Task instructions: Your answer should be one number, namely how many lines in the listing below include the word "Ingénieur".

* * * *

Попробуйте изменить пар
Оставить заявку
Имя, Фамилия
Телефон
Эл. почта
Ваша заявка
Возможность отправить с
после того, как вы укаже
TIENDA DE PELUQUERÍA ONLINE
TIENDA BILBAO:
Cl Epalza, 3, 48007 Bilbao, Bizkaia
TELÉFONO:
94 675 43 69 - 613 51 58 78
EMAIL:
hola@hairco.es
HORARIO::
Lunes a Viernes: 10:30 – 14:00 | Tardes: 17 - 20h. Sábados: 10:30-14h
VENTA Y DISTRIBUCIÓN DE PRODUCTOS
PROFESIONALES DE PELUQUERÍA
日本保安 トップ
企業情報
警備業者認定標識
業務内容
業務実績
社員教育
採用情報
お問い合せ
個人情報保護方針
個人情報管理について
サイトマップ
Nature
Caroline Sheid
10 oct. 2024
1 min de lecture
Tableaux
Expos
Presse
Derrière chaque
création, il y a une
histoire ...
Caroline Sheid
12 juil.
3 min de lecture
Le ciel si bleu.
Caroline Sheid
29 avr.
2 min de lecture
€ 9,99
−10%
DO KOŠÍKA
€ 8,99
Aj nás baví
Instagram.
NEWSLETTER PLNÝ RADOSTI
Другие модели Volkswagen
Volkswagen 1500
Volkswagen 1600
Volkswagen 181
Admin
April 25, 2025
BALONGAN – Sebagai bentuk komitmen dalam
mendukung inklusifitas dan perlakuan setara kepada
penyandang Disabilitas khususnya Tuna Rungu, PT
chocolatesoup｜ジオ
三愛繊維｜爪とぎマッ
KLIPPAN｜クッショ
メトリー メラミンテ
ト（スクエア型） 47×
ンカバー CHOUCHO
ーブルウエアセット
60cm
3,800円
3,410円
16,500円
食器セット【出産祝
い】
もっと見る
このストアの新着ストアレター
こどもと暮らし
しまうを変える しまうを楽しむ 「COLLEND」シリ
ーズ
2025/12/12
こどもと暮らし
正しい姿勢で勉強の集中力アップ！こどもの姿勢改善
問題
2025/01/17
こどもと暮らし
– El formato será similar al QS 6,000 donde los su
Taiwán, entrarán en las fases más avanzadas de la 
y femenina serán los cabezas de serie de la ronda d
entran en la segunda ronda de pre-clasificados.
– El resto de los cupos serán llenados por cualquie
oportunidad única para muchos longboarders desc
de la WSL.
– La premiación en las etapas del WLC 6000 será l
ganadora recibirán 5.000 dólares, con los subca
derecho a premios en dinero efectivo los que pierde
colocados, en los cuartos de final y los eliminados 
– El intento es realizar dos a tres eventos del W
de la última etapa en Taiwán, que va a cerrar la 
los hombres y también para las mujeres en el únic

* * * *

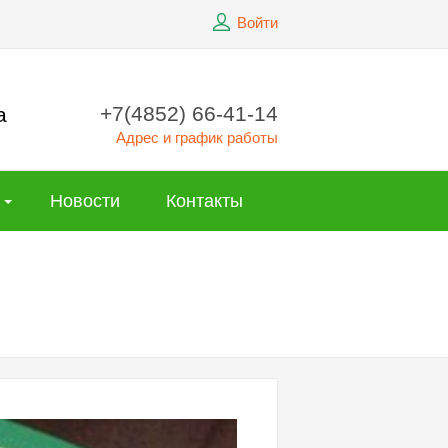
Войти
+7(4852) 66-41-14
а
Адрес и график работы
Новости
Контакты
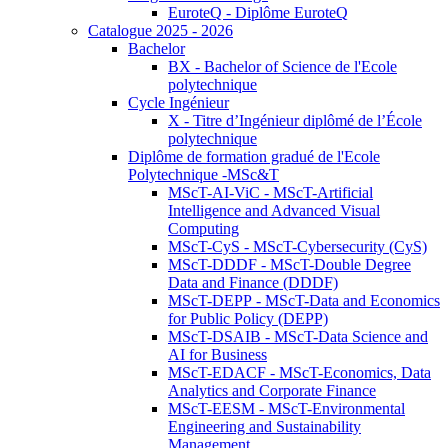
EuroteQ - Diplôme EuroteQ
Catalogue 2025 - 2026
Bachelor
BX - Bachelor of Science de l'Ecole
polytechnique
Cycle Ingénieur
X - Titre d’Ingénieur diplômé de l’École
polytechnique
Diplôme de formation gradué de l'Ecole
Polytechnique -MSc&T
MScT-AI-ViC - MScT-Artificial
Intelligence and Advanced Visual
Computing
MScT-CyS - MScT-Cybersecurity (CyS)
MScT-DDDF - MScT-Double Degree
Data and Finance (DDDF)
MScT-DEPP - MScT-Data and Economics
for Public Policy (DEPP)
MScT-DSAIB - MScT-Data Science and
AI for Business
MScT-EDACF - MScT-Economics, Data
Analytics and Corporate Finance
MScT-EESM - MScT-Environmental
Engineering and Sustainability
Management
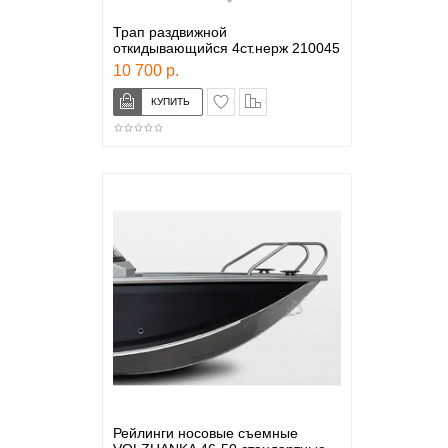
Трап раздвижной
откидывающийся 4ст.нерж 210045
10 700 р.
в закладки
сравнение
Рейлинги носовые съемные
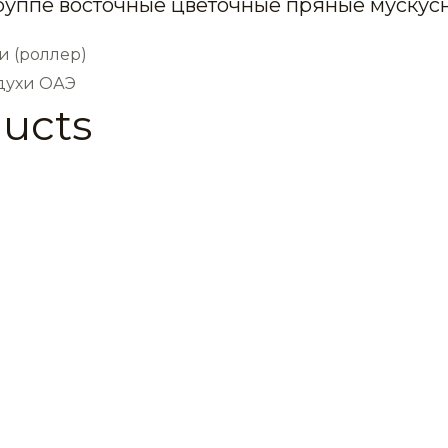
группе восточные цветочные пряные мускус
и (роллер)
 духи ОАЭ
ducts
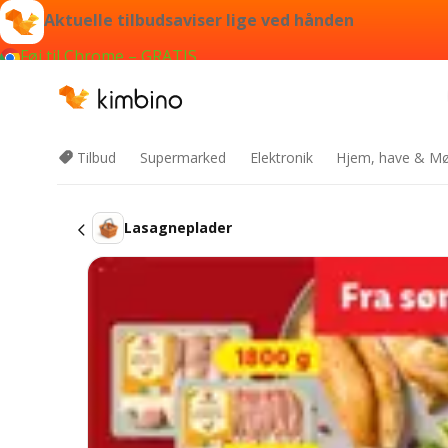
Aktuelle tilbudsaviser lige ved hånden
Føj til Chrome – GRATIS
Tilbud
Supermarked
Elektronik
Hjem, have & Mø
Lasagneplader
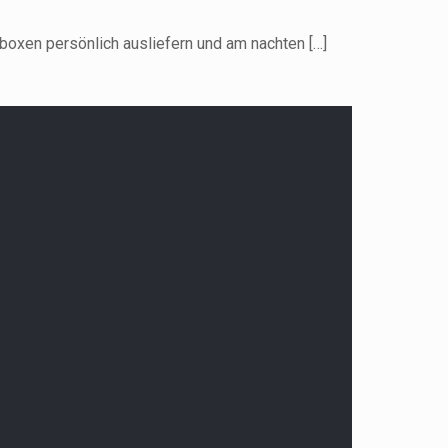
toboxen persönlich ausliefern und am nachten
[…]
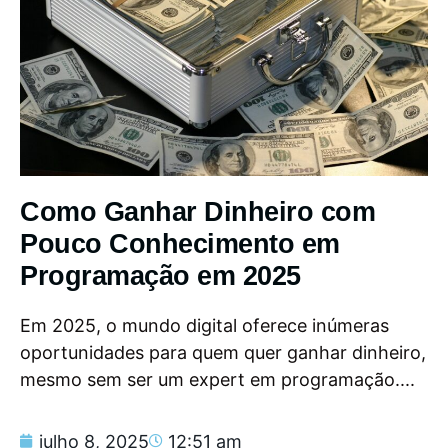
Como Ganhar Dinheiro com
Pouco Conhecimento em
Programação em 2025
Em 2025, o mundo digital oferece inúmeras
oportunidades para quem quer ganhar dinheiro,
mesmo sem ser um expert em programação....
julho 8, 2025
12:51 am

* * * *

Answer for this exercise: 2